**** Daten der Übung

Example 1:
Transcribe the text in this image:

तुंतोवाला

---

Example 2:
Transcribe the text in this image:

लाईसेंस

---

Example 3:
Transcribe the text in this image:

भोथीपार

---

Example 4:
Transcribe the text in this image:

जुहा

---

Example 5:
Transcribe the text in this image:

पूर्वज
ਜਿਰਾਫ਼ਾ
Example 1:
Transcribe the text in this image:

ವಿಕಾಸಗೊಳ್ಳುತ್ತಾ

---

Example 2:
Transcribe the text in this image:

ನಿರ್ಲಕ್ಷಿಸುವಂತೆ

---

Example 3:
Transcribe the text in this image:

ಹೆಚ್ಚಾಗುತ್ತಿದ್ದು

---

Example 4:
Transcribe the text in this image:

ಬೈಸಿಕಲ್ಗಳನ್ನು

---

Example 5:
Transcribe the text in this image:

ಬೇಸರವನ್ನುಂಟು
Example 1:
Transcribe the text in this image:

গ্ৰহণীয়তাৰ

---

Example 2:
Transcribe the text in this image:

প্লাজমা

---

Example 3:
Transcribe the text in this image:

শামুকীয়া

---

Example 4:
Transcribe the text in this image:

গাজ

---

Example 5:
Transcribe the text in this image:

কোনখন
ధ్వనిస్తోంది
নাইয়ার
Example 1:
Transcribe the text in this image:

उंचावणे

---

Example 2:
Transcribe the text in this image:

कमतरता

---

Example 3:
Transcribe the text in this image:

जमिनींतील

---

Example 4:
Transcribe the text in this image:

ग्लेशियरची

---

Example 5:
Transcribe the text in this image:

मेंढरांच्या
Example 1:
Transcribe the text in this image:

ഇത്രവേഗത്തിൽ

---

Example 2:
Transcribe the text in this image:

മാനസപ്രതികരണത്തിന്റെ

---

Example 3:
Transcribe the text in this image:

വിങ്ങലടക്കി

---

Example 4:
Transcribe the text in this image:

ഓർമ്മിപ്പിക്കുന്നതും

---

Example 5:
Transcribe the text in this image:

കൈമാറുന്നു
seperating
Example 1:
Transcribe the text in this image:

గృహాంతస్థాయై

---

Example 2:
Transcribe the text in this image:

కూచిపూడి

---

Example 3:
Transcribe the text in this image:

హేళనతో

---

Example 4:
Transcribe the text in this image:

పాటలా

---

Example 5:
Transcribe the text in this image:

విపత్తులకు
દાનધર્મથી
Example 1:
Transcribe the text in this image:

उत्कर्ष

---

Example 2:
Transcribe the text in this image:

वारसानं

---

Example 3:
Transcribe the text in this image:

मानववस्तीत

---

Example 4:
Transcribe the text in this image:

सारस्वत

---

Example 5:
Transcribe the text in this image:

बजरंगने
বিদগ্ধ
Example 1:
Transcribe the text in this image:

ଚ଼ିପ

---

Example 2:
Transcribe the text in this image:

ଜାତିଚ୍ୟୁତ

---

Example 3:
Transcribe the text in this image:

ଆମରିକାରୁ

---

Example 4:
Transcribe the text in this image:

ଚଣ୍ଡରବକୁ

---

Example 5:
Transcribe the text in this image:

********

## Worum es geht
Ersetze in allem vom Anfang der Datensätze bis hinunter zur Zeile mit "വിങ്ങലടക്കി" jedes "Transcribe" durch "Copy". Gib diesen Abschnitt sonst unverändert wieder.

## Gelöste Aufgabe
Example 1:
Copy the text in this image:

तुंतोवाला

---

Example 2:
Copy the text in this image:

लाईसेंस

---

Example 3:
Copy the text in this image:

भोथीपार

---

Example 4:
Copy the text in this image:

जुहा

---

Example 5:
Copy the text in this image:

पूर्वज
ਜਿਰਾਫ਼ਾ
Example 1:
Copy the text in this image:

ವಿಕಾಸಗೊಳ್ಳುತ್ತಾ

---

Example 2:
Copy the text in this image:

ನಿರ್ಲಕ್ಷಿಸುವಂತೆ

---

Example 3:
Copy the text in this image:

ಹೆಚ್ಚಾಗುತ್ತಿದ್ದು

---

Example 4:
Copy the text in this image:

ಬೈಸಿಕಲ್ಗಳನ್ನು

---

Example 5:
Copy the text in this image:

ಬೇಸರವನ್ನುಂಟು
Example 1:
Copy the text in this image:

গ্ৰহণীয়তাৰ

---

Example 2:
Copy the text in this image:

প্লাজমা

---

Example 3:
Copy the text in this image:

শামুকীয়া

---

Example 4:
Copy the text in this image:

গাজ

---

Example 5:
Copy the text in this image:

কোনখন
ధ్వనిస్తోంది
নাইয়ার
Example 1:
Copy the text in this image:

उंचावणे

---

Example 2:
Copy the text in this image:

कमतरता

---

Example 3:
Copy the text in this image:

जमिनींतील

---

Example 4:
Copy the text in this image:

ग्लेशियरची

---

Example 5:
Copy the text in this image:

मेंढरांच्या
Example 1:
Copy the text in this image:

ഇത്രവേഗത്തിൽ

---

Example 2:
Copy the text in this image:

മാനസപ്രതികരണത്തിന്റെ

---

Example 3:
Copy the text in this image:

വിങ്ങലടക്കി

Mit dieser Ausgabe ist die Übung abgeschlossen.